Question

What is the minimum speed a ball must be thrown upward if it is to reach a height of 11 feet?

Answer 1

What part has you lost. Do you know the basic equations of motion for projectiles?

Answer 2

honestly I don't. This is my calc hw and I have never taken physics.

Answer 3

Ah okay.
Well let's call the position x(t), velocity v(t)=x'(t) and acceleration a(t)=x''(t)
We know that x''(t)=-g. So you can play around with this.
One approach would be to find the time when x'(t)=0 which is the time of maximum height. Then see if you can't get x(t_max) to evaluate to 11

Answer 4

-.5gt^2 = x(t) correct?

Answer 5

You are forgetting the initial consitiond -- the constants of integration shouldnt just disappear.
Commonplace is to do x(0)=x0 and x'(0)=v0

Answer 6

ya i am lost. sorry

Answer 7

I mean how did you get from x''(t)=-g to your x(t)?

Answer 8

the integral of -g = -gt+c and then the integral of -gt+c = -.5gt^2+ct+C. I assuming the c's are zero because i am starting at the origin

Answer 9

Well one of the cs will not be. When you go from x''(t)=-g to x'(t)=-gt+c you need to set x'(0) to the initial condition which we will just call v0 for now. So x'(0)=v0. So that c can be solved for.

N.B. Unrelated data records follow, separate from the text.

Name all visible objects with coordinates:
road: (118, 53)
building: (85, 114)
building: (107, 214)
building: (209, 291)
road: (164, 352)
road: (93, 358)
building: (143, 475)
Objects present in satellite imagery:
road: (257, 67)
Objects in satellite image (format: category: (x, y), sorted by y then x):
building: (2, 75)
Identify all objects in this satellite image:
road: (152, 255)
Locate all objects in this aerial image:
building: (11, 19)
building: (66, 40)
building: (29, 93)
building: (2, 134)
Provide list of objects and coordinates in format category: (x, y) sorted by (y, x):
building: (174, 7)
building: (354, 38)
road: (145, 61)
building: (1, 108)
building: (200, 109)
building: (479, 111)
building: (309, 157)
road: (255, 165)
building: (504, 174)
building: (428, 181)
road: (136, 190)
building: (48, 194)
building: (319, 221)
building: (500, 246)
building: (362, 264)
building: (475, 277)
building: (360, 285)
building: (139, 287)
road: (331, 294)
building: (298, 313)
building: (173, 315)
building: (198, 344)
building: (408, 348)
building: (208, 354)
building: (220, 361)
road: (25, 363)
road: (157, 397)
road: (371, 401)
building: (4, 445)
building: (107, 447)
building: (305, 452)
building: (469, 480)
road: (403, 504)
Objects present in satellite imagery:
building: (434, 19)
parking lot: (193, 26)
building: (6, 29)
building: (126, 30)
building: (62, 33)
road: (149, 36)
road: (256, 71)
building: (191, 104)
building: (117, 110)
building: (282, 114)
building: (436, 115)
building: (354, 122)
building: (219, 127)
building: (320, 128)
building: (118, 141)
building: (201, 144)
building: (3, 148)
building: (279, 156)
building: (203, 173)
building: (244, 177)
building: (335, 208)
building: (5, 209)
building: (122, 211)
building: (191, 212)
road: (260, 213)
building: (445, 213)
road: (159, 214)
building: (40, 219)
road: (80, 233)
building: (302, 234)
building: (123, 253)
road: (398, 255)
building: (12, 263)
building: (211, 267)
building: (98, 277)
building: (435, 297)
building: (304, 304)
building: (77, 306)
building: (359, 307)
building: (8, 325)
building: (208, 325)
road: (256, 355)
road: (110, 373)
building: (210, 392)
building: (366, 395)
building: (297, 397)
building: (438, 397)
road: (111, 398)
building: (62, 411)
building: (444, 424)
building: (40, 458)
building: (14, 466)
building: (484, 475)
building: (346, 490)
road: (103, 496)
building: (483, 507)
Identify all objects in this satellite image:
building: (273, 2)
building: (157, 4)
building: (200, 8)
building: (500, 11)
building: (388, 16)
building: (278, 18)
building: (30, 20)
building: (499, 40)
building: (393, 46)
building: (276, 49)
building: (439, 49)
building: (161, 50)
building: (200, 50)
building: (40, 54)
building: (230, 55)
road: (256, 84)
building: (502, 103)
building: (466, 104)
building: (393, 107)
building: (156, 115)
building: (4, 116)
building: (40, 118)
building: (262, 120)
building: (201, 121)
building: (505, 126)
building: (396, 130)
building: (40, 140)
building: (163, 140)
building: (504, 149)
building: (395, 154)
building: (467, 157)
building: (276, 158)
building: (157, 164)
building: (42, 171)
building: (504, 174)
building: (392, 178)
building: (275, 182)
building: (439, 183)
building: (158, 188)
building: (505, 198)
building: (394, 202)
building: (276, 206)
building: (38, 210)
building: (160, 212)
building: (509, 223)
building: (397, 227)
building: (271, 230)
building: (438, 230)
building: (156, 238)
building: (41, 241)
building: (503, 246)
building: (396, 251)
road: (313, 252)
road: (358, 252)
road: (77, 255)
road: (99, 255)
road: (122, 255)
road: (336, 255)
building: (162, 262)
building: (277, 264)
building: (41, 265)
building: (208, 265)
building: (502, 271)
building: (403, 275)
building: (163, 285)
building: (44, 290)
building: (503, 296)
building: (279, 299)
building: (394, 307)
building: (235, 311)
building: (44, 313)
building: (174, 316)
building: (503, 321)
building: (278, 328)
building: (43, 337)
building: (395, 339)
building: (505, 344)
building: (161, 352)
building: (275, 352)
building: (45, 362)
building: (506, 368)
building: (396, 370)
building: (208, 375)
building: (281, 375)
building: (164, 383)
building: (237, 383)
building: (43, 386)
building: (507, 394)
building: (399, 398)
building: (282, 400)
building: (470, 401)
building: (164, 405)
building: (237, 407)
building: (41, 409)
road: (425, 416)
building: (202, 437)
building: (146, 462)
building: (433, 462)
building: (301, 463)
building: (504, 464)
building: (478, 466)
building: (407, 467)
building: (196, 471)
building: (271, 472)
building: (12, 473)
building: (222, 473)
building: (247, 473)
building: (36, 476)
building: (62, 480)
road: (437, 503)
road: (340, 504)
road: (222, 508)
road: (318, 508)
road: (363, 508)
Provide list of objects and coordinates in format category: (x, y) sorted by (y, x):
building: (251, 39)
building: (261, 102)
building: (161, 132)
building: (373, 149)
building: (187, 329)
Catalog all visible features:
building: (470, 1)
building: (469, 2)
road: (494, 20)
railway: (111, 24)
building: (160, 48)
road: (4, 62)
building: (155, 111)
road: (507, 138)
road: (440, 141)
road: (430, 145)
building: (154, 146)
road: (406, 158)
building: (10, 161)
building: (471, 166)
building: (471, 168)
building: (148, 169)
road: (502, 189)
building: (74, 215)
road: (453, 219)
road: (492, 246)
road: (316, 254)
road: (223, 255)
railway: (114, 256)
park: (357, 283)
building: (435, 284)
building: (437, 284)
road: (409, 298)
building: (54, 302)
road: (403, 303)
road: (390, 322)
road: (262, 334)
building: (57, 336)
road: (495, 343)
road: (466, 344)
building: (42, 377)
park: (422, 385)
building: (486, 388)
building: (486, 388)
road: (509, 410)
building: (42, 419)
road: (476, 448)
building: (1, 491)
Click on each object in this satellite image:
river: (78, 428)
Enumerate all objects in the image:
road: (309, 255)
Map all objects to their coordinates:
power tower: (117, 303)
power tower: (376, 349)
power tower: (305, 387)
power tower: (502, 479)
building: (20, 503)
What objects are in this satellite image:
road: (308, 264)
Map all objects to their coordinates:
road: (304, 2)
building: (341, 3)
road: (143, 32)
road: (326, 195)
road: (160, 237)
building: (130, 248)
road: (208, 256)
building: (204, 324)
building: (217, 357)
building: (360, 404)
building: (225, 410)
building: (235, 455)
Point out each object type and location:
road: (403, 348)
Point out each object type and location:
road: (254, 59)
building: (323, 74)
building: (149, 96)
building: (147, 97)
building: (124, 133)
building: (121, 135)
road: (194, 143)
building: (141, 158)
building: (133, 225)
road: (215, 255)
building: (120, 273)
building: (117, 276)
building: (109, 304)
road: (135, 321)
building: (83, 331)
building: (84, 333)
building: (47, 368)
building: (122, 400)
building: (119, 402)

Generally you do the same thing for position by setting x(0)=x0

Answer 10

i will give that a shot

Answer 11

after attempting your approach i get a solution of 8sqrt(11). that look correct?

Answer 12

sorry all of our solutions have to be in square roots so some sort.

Answer 13

What did you get for x(t)?

Answer 14

after analysis the question a little further i realized that i only need to find the velocity so i asked a buddy and he gave me the equation of vf^2=v0^2+2ad which i transposed to sqrt(Vf-2AD) which came out to sqrt(0-2*32*11)

Answer 15

Well sure the physics approach is easier knowing the equations but I thought you wanted to do it with calc.

Answer 16

i do lol, my friend said this is easier approach and I was lost with the calc approach. this is just the 2 week of calc and it has been crazy since it is online.